I would like to make a late submission for the Turner Prize 2023. It is my first abstract in stone with the suitably pretentious title, ‘Abstract No.1, The Fall of Rome’. I can’t see why this is any less of a contender than the usual suspects. It is in fact a rather elegant solution to solve a damp problem we inherited. Lime mortar, old school solution for a very old problem.

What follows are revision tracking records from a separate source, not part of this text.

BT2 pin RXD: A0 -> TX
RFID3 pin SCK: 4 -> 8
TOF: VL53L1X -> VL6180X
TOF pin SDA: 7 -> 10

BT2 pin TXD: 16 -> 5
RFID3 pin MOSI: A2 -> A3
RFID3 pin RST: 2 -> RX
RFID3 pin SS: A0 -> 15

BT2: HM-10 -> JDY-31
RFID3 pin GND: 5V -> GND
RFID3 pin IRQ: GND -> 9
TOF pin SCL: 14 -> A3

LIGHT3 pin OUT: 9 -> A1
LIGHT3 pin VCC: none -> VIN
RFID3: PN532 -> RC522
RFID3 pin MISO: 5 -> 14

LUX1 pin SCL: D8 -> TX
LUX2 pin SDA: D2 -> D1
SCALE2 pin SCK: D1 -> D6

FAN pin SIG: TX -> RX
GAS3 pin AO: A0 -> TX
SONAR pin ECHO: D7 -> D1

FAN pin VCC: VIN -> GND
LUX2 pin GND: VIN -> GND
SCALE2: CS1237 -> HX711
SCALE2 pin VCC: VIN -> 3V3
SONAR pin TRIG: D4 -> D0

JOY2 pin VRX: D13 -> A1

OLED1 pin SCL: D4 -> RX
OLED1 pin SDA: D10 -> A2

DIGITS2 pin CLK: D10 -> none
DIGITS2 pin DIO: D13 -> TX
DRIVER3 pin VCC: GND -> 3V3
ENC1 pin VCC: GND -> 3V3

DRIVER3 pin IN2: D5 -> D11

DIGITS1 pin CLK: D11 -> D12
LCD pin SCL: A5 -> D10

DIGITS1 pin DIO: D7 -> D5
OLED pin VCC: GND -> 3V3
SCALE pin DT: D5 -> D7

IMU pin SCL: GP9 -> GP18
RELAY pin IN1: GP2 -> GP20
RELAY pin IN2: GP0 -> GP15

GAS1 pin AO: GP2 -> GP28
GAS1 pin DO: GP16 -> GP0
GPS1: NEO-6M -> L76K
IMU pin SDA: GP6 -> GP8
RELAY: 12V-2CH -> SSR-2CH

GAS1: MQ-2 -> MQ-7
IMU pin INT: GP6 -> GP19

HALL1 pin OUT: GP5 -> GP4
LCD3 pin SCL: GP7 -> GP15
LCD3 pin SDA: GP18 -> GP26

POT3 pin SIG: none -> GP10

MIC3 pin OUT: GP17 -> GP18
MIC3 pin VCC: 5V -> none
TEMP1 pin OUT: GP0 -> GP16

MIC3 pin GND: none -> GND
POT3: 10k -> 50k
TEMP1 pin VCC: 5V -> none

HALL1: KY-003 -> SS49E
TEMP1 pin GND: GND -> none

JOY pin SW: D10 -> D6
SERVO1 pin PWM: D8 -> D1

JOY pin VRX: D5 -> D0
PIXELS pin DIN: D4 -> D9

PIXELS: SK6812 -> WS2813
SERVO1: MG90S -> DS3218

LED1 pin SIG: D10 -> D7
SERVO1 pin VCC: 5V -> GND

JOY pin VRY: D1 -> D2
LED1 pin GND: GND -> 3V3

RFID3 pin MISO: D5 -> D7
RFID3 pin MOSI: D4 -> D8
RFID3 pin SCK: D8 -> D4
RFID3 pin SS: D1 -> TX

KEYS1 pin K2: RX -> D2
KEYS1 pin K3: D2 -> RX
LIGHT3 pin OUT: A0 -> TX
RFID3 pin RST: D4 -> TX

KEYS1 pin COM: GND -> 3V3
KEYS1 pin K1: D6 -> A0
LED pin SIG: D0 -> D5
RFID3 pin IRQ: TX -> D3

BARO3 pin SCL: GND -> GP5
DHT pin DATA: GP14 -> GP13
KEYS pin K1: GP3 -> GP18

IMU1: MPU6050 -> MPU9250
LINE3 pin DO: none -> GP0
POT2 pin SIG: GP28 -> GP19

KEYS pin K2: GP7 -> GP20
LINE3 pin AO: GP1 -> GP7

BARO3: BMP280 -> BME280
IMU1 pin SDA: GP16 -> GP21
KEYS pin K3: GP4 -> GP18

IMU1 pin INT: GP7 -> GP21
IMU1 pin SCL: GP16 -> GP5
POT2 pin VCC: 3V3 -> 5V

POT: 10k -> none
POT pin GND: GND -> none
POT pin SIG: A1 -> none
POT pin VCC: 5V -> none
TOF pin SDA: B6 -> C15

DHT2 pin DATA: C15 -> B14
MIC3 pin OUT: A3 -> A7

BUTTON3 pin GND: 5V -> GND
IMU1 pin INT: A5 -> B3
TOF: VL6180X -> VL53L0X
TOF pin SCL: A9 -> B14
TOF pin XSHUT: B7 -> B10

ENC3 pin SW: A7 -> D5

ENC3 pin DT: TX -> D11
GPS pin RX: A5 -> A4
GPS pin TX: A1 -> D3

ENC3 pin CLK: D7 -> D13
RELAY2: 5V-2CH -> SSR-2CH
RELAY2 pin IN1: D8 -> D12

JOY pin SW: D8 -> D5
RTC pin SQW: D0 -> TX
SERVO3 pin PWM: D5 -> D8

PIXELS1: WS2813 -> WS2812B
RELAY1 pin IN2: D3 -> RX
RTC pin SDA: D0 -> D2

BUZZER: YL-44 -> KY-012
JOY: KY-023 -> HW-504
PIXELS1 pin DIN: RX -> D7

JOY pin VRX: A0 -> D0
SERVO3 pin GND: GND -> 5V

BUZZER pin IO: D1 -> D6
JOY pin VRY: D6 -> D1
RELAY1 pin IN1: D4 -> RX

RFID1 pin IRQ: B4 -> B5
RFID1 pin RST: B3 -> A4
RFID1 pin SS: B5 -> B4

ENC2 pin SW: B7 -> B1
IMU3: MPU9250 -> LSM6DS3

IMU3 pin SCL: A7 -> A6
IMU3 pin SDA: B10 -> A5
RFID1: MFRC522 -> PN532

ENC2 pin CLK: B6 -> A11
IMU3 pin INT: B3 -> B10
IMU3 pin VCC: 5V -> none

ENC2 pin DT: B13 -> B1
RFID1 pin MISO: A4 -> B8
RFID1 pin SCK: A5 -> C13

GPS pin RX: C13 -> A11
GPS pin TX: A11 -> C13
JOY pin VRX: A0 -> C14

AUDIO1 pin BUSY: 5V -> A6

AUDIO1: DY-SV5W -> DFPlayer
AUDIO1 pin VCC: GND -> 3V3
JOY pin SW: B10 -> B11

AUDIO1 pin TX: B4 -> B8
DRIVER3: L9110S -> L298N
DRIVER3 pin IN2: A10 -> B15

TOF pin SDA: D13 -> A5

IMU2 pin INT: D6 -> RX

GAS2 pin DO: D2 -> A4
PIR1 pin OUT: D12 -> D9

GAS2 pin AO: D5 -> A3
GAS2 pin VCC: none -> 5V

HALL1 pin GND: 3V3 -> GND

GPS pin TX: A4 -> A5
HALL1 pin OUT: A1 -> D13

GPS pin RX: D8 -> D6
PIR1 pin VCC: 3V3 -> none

Abstract No.1, The Fall of Rome.

PERSONAL PREFERENCES

I have spent countless hours making changes to paintings knowing that working at this level of subtlety hardly makes any difference. There is an obsessive element to my painting where things get so nuanced even I fail to see the difference. I think there is an underlying dissatisfaction with your own limitations as an artist that fuels this obsessive compulsion. Sometimes its the actual subject that creates these difficulties, like tricky lighting conditions or in this case a very odd clash of acid greens and reds. Today was a marginal improvement and some laboured painting.

Lorbottle. Day 4

DON'T OVERTHINK IT

just paint. This is the advice I would give to my young self setting out to college. Of course I would just ignore it, then spend the next 35 years slowly learning the lesson. Now I can do it, but is it too late? I could be an Alfred Wallis type character undiscovered until old age, I don’t mind waiting. Will I develop sufficiently over the next 25 years, that is the gamble. Fortunately I enjoy painting so I will carry on regardless. I sense a stylistic shift, this does not surprise me, its gone more Bruegelesque, which means I will pull out my Bruegel books and head off in that direction for a couple of weeks.

Lorbottle. Day 3

AN INFINITE VARIETY

I had some doubts when I first moved here a year ago whether all the effort of moving was going to be worthwhile. What I have found here is an infinite variety of spectacular landscape that really motivates me to paint. I have come to realise that even if I took on Van Gogh’s work ethic I would never exhaust the possibilities here. This is very reassuring, prior to this I flitted from idea to idea, and this has been the pattern since I left college in the 80’s. I am assuming that with consistency of work and subject the rate of improvement should accelerate.